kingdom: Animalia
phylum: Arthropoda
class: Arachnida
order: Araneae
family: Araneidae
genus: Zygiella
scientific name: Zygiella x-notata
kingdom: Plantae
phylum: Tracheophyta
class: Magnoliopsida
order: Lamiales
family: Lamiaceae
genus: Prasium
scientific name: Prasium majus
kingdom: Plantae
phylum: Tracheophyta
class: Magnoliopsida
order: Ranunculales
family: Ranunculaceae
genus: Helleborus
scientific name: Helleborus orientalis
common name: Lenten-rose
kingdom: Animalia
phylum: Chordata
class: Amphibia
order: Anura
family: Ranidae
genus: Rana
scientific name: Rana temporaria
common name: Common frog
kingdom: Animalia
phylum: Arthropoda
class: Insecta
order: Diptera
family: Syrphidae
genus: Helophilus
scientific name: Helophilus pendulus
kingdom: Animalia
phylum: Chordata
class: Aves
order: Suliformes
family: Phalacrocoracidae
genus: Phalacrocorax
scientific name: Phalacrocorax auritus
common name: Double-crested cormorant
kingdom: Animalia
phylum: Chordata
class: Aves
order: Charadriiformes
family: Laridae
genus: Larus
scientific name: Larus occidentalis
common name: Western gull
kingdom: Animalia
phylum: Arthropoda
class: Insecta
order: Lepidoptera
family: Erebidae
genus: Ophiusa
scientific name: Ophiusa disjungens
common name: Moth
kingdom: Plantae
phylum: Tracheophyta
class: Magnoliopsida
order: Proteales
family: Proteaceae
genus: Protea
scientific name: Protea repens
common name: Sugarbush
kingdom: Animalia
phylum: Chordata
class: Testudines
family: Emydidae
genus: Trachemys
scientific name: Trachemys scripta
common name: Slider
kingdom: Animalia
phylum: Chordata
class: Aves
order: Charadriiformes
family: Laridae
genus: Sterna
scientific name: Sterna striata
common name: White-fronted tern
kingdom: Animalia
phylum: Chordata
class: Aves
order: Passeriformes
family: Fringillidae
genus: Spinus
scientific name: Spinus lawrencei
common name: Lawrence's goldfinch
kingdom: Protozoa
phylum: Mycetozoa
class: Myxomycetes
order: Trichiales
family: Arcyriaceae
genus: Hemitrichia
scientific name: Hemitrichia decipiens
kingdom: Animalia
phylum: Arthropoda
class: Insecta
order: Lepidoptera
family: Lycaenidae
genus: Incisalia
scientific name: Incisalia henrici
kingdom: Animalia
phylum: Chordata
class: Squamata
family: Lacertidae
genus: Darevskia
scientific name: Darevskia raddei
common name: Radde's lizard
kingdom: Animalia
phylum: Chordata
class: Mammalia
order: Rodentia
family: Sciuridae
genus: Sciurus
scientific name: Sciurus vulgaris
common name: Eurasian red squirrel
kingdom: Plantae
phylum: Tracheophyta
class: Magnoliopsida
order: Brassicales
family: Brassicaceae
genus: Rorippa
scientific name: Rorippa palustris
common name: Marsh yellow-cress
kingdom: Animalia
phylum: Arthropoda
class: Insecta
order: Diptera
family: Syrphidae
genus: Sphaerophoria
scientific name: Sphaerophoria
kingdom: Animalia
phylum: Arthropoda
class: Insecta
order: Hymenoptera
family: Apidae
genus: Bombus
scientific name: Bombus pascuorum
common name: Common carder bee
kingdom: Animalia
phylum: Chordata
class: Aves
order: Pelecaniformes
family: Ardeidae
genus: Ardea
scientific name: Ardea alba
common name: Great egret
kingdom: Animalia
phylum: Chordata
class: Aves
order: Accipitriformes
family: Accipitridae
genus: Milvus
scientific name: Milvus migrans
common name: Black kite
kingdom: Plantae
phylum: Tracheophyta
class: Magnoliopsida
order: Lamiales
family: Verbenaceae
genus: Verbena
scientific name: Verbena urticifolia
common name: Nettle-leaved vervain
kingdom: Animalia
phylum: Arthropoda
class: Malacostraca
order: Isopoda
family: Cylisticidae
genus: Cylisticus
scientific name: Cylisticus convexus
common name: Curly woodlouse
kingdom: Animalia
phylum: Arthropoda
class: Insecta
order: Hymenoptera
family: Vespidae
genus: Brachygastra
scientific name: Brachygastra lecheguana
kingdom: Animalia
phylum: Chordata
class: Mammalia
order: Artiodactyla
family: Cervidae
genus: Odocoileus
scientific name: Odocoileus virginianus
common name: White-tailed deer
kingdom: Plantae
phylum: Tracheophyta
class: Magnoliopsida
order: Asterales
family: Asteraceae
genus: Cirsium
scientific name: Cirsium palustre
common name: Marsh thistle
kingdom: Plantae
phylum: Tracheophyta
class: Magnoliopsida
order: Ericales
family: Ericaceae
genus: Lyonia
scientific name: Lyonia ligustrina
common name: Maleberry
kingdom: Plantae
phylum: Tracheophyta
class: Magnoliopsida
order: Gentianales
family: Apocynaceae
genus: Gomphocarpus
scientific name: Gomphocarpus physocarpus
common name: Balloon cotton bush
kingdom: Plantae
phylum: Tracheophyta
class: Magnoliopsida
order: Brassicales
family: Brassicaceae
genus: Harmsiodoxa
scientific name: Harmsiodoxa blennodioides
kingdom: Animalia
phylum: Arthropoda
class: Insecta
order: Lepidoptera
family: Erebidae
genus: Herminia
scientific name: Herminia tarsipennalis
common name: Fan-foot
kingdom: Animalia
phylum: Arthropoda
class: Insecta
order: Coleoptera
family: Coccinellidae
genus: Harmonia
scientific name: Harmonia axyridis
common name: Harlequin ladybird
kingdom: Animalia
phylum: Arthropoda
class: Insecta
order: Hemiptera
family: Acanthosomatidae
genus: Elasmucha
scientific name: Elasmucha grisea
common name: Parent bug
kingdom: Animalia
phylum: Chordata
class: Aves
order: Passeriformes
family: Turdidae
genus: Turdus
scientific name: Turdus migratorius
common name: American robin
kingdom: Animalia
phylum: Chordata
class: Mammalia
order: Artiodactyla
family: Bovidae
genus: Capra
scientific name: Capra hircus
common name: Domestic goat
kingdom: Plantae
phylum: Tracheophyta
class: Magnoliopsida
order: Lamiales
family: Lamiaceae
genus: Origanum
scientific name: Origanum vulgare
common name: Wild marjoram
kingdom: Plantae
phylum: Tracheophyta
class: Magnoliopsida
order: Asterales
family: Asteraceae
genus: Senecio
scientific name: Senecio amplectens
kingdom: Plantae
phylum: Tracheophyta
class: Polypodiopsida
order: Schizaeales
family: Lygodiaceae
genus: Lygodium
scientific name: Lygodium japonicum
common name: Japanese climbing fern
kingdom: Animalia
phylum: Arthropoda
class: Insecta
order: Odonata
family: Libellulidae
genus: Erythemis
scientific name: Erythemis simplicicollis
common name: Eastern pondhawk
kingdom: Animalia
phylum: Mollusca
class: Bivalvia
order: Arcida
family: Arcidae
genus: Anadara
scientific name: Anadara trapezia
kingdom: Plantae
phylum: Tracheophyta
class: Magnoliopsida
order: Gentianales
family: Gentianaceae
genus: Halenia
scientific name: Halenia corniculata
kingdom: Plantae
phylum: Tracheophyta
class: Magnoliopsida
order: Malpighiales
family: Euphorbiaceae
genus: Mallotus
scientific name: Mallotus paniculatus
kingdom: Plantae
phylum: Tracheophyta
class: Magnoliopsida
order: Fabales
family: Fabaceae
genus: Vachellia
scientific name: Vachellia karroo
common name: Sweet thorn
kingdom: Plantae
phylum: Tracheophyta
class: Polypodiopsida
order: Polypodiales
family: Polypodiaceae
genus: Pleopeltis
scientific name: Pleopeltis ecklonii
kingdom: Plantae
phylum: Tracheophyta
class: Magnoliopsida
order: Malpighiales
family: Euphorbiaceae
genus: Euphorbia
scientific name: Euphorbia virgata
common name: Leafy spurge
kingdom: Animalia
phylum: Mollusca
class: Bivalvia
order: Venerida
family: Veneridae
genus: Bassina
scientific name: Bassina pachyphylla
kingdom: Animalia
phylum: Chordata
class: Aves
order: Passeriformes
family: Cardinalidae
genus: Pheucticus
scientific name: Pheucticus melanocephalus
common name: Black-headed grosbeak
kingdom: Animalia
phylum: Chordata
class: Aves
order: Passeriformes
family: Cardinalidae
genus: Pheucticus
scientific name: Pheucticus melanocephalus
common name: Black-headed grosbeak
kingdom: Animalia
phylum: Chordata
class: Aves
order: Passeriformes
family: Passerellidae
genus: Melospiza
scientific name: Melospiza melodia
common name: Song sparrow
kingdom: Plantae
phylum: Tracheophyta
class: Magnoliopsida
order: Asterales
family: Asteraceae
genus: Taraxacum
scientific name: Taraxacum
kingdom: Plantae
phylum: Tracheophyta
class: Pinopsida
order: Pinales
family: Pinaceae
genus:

======

Reproduce everything in the entries above, from the line containing "scientific name: Harmonia axyridis" down to the line containing "family: Bovidae", with both of those lines included and nothing altered.

▶ _Task output_
scientific name: Harmonia axyridis
common name: Harlequin ladybird
kingdom: Animalia
phylum: Arthropoda
class: Insecta
order: Hemiptera
family: Acanthosomatidae
genus: Elasmucha
scientific name: Elasmucha grisea
common name: Parent bug
kingdom: Animalia
phylum: Chordata
class: Aves
order: Passeriformes
family: Turdidae
genus: Turdus
scientific name: Turdus migratorius
common name: American robin
kingdom: Animalia
phylum: Chordata
class: Mammalia
order: Artiodactyla
family: Bovidae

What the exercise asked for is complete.